***** Extract to read *****
It is this last aspect of it all that is most appalling. Of course, a girl of fifteen might well find an older man attractive and, though not particularly savoury to me as an idea, might enter a relationship with him. But a relationship is different.  There are lots of girls who are pretty adult by 14 or 15 and it doesn’t take much to imagine that some of them might offer themselves completely willingly to a DJ, pop star or football player. The trouble is that they will likely be romanticising the objects of their desire, imagining intimacy, affection and some kind of relationship. It is unlikely that they expect sexual assault, contempt and humiliation.

 

The tabloids are, of course, leaping all over the Jimmy Savile story, lasciviously detailing the reported allegations of assault, drooling over the minutiae of the alleged attacks and feigning moral outrage at the culture of sexual abuse that seems to have pervaded the whole country at that time (and, let’s face it, this time too – look at Rochdale).
***** Records for this exercise *****
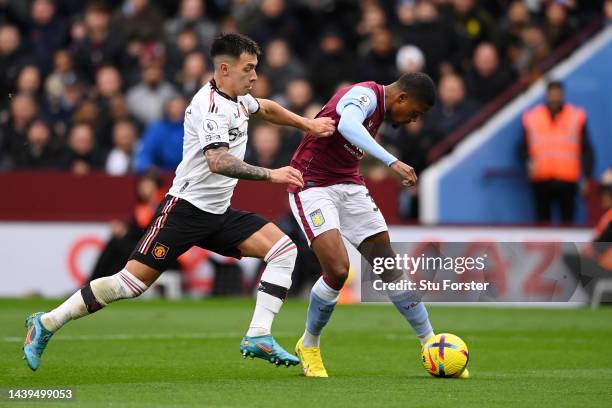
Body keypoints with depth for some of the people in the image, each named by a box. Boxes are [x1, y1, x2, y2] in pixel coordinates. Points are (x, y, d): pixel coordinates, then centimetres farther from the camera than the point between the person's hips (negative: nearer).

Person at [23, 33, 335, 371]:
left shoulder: (236, 97, 10)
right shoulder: (210, 105, -19)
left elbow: (266, 108, 36)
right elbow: (218, 161, -35)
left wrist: (308, 124, 35)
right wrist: (270, 175, -38)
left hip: (219, 214, 9)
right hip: (186, 208, -9)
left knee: (283, 249, -7)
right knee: (132, 282, -12)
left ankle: (258, 337, -10)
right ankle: (47, 324, 1)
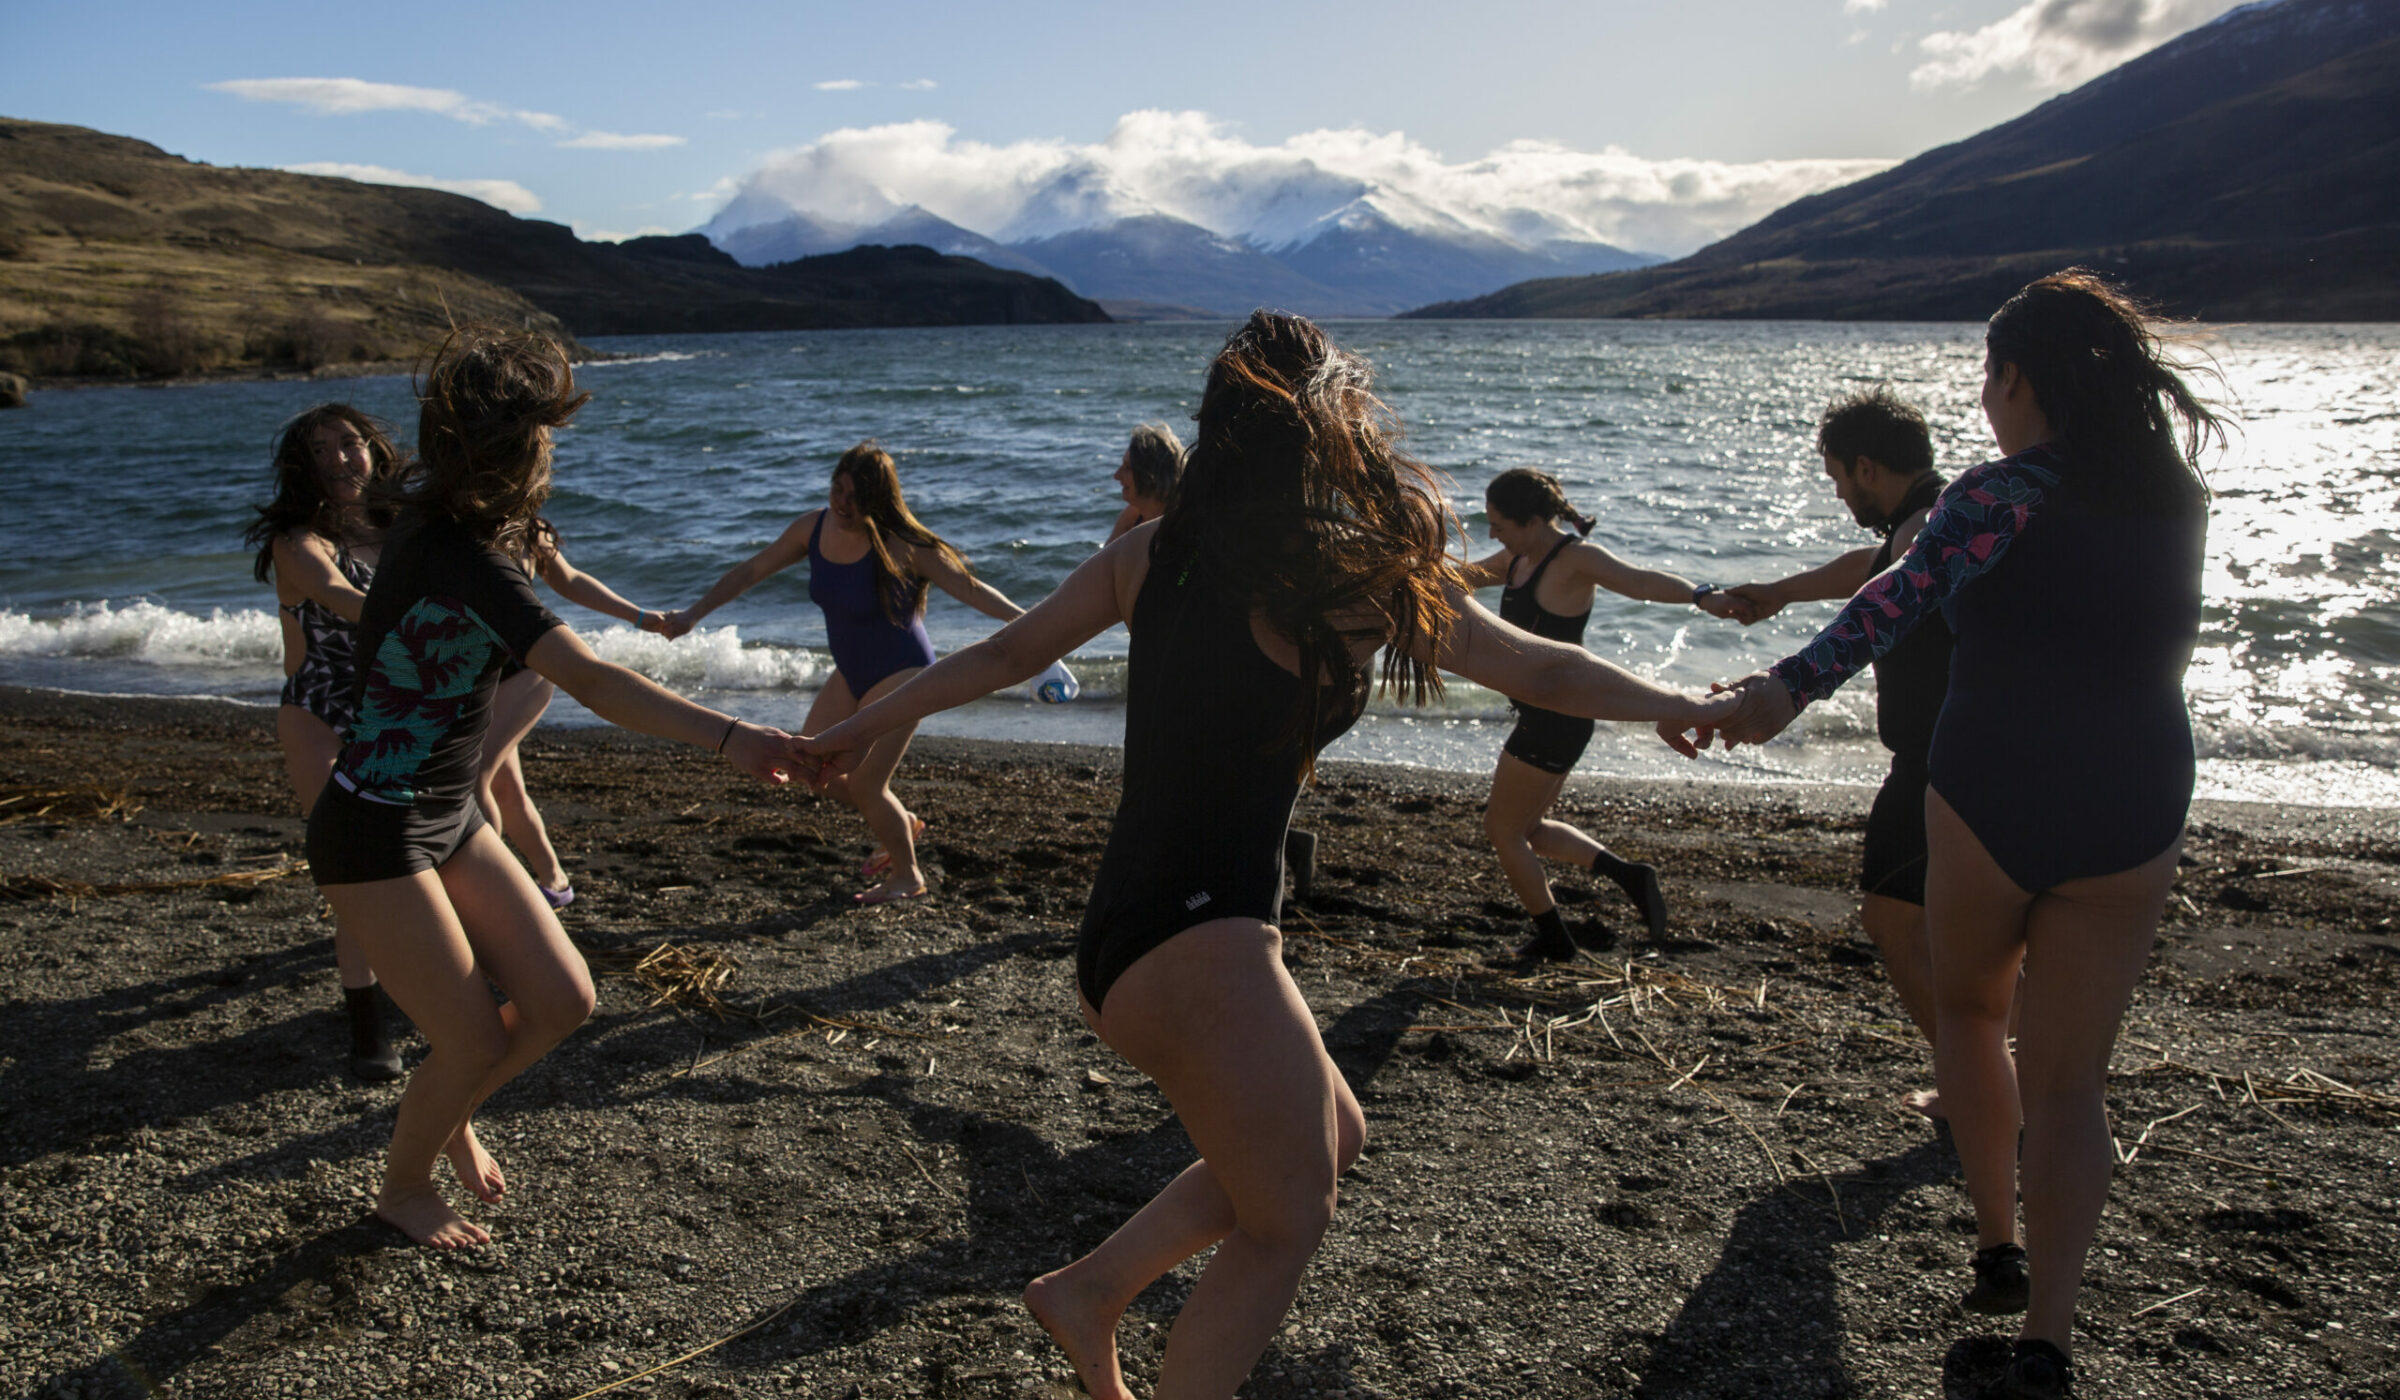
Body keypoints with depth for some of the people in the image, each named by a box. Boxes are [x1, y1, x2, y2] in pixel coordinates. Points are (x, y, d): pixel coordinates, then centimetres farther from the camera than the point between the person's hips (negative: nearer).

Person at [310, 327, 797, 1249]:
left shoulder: (434, 519, 2)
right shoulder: (463, 558, -27)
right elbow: (592, 682, -41)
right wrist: (728, 737, -49)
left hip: (446, 818, 9)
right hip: (375, 835, -9)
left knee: (560, 1000, 5)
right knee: (475, 1043, -2)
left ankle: (447, 1114, 33)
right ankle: (402, 1187, 27)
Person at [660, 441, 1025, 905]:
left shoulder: (902, 546, -22)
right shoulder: (815, 528, -4)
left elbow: (972, 590, -22)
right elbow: (751, 571, 8)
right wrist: (694, 614, 11)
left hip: (901, 673, -8)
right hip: (851, 674, 8)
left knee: (864, 784, -10)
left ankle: (908, 876, 14)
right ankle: (903, 823, 30)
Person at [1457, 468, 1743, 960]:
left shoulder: (1575, 558, -18)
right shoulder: (1519, 559, 9)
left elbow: (1640, 580, -35)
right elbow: (1463, 577, 26)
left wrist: (1700, 596, -52)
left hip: (1556, 713, -10)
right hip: (1543, 712, 10)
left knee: (1501, 830, 2)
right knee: (1528, 828, 20)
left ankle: (1555, 940, 16)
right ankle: (1630, 875, 19)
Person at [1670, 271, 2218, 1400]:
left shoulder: (2005, 494, -13)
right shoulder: (2176, 497, 3)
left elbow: (1900, 597, -28)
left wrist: (1787, 689, -37)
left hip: (1990, 799, -3)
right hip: (2133, 816, 4)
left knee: (1968, 1008, 24)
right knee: (2069, 1077, 9)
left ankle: (1998, 1242, 20)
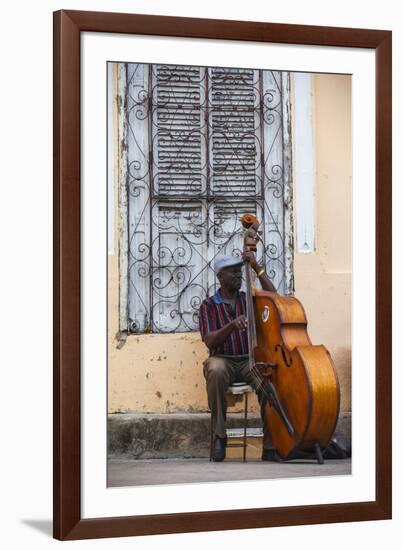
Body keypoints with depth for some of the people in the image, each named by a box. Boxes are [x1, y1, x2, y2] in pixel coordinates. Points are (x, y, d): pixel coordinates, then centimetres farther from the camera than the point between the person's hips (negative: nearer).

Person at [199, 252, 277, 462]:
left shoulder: (248, 299, 15)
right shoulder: (209, 306, 6)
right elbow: (209, 342, -6)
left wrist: (257, 268, -4)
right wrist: (232, 325, -24)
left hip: (249, 360, 2)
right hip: (223, 359, -2)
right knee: (216, 371, -40)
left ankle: (270, 444, -26)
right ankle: (219, 435, -28)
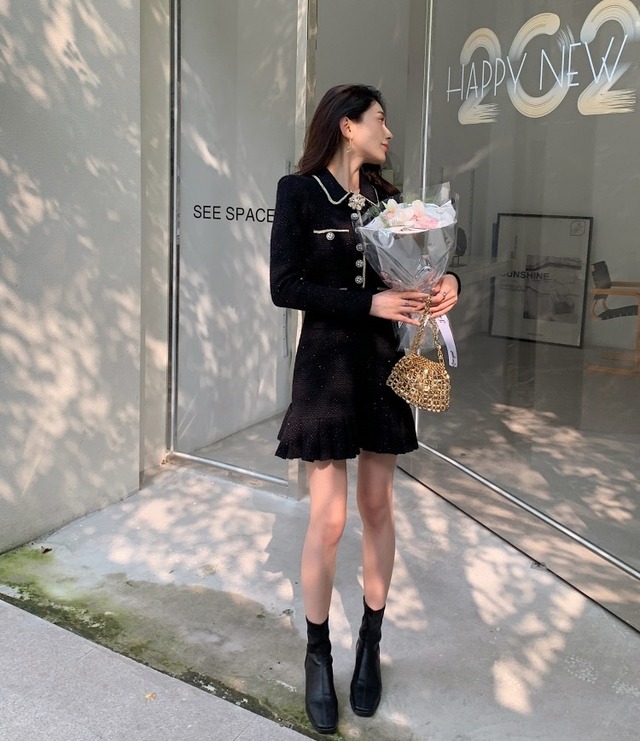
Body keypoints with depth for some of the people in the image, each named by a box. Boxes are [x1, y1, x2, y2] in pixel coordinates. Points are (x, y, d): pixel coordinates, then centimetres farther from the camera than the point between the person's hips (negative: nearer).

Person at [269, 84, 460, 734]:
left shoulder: (385, 197, 9)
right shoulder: (299, 191, -5)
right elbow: (284, 287, -13)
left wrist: (447, 281, -10)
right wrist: (370, 303, -20)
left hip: (383, 365, 5)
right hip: (327, 365, -5)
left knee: (378, 508, 10)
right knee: (328, 518, -2)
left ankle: (370, 645, 26)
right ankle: (318, 654, 18)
*****
### Directions
- 1) In the extract about the Jimmy Savile story, which town does the writer cite to suggest the culture of abuse continues today?
- 2) Output the lines of the records between the line holding "right shoulder: (815, 528, -4)" and the line holding "left shoulder: (385, 197, 9)", inclusive, as a Markdown table with the columns Row and Line, numbering each row and skipping blank lines. Leave the pictures out of the table.
The text and the records were taken from separate, unrelated sources.

### Answers to this exercise
- 1) Rochdale.

- 2)
| Row | Line |
|---|---|
| 1 | right shoulder: (815, 528, -4) |
| 2 | left elbow: (972, 590, -22) |
| 3 | right elbow: (751, 571, 8) |
| 4 | right wrist: (694, 614, 11) |
| 5 | left hip: (901, 673, -8) |
| 6 | right hip: (851, 674, 8) |
| 7 | left knee: (864, 784, -10) |
| 8 | left ankle: (908, 876, 14) |
| 9 | right ankle: (903, 823, 30) |
| 10 | Person at [1457, 468, 1743, 960]: |
| 11 | left shoulder: (1575, 558, -18) |
| 12 | right shoulder: (1519, 559, 9) |
| 13 | left elbow: (1640, 580, -35) |
| 14 | right elbow: (1463, 577, 26) |
| 15 | left wrist: (1700, 596, -52) |
| 16 | left hip: (1556, 713, -10) |
| 17 | right hip: (1543, 712, 10) |
| 18 | left knee: (1501, 830, 2) |
| 19 | right knee: (1528, 828, 20) |
| 20 | left ankle: (1555, 940, 16) |
| 21 | right ankle: (1630, 875, 19) |
| 22 | Person at [1670, 271, 2218, 1400]: |
| 23 | left shoulder: (2005, 494, -13) |
| 24 | right shoulder: (2176, 497, 3) |
| 25 | left elbow: (1900, 597, -28) |
| 26 | left wrist: (1787, 689, -37) |
| 27 | left hip: (1990, 799, -3) |
| 28 | right hip: (2133, 816, 4) |
| 29 | left knee: (1968, 1008, 24) |
| 30 | right knee: (2069, 1077, 9) |
| 31 | left ankle: (1998, 1242, 20) |
| 32 | Body keypoints with depth for some of the people in the image, each named by a box. Boxes are [x1, y1, x2, y2] in pixel coordinates. Points are (x, y, d): pixel coordinates, then centimetres farther from the camera than the point between the person's hips (negative: nearer). |
| 33 | Person at [199, 252, 277, 462]: |
| 34 | left shoulder: (248, 299, 15) |
| 35 | right shoulder: (209, 306, 6) |
| 36 | right elbow: (209, 342, -6) |
| 37 | left wrist: (257, 268, -4) |
| 38 | right wrist: (232, 325, -24) |
| 39 | left hip: (249, 360, 2) |
| 40 | right hip: (223, 359, -2) |
| 41 | right knee: (216, 371, -40) |
| 42 | left ankle: (270, 444, -26) |
| 43 | right ankle: (219, 435, -28) |
| 44 | Body keypoints with depth for some of the people in the image, each named by a box. Boxes are [x1, y1, x2, y2] in pixel coordinates. Points are (x, y, d): pixel coordinates, then centimetres farther from the camera than the point between the person's hips (negative: nearer). |
| 45 | Person at [269, 84, 460, 734]: |
| 46 | left shoulder: (385, 197, 9) |